I’ve embarked on a new adventure. Pollyamourous relationships.
Starting with a man I’ve loved for a long time. Which I think complicates things.I also solidified a relationship with a chick I’d been fucking for months. Although I had a feeling I was just settling for her for the time being. She turned around and broke up with me only a few weeks later. I am currently courting this other chick; whom I am really into. I guess you could say I am hopeful to just solidify my two relationships with a male and female.

As for the feelings that I’ve been experiencing around being Polly: wow I didn’t think jealousy would be a problem for me with either of my partners. Granted I’d already been sharing them with whomever their other partners where before we made things official,  but now I found myself looking at their others as threats.  And after seeing my now ex girlfriend with her new boyfriend in pictures in her page, I was disgusted.  Lol wtf was she thinkingn she could do better, and then the worst of all…..I am kissing her and fucking her after that, ewww. Haha I was kind of relived when she broke it off, then I was pissed. Why agree to be in a Polly relationship then decide when you find someone else you can’t imagine being with anyone else. I think you were experimenting and you waved me around as your girlfriend (mind you before we even made things official) and were bragging about it, then you just changed your mind. Frustrating but what ever.  I wasn’t all that into you anyway. You had a lot of drama and I want no part.

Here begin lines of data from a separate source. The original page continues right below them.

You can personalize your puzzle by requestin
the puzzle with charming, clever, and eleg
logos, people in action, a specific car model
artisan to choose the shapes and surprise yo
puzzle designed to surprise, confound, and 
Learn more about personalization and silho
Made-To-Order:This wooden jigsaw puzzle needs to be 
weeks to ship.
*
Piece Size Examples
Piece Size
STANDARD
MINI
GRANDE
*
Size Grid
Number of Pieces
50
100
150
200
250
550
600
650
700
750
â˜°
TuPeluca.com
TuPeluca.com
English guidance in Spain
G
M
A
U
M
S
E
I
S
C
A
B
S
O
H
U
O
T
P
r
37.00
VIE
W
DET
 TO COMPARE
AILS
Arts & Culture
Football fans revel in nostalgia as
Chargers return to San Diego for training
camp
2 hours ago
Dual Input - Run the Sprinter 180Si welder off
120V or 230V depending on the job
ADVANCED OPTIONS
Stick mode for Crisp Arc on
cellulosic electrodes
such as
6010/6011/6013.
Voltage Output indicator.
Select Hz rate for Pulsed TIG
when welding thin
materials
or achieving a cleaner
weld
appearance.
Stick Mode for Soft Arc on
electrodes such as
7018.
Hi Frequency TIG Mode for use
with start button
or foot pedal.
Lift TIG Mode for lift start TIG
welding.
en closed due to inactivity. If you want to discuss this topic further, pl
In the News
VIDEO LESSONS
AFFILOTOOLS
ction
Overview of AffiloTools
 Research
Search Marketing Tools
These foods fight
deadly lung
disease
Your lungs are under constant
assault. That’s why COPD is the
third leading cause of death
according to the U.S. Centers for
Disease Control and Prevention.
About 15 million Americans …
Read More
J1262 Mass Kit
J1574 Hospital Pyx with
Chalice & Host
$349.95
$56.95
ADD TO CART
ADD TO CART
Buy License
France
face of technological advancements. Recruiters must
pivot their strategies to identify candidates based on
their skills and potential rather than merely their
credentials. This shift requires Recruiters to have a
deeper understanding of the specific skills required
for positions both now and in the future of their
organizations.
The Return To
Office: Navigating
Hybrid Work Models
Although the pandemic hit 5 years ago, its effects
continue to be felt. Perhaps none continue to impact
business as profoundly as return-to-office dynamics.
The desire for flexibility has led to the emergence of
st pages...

Now about my long lasting love and how I fought  for and waited so very long for him and now I am forcing him to deal with me being with women as well. And the thoughts about him obtaining another partner. I know I can’t have a double standard. Not sure how I will deal if does. I feel so bad and see the pain in his eyes when we discuss the topic of my other perspective partners.  I don’t want to hurt him. But the craving for a women’s love and touch is so overwhelming.  If it’s been to long sometimes. ..actually it happens a lot…a female will creep into the bedroom with us. No matter how hard I try I can’t force her out of my head and I feel so guilty that I can’t reach climax. 

Funny how I am against three somes yet heavily fantasize about them, with both males and females and them together.  I guess I can be a god director in my head. Its just to much in reality.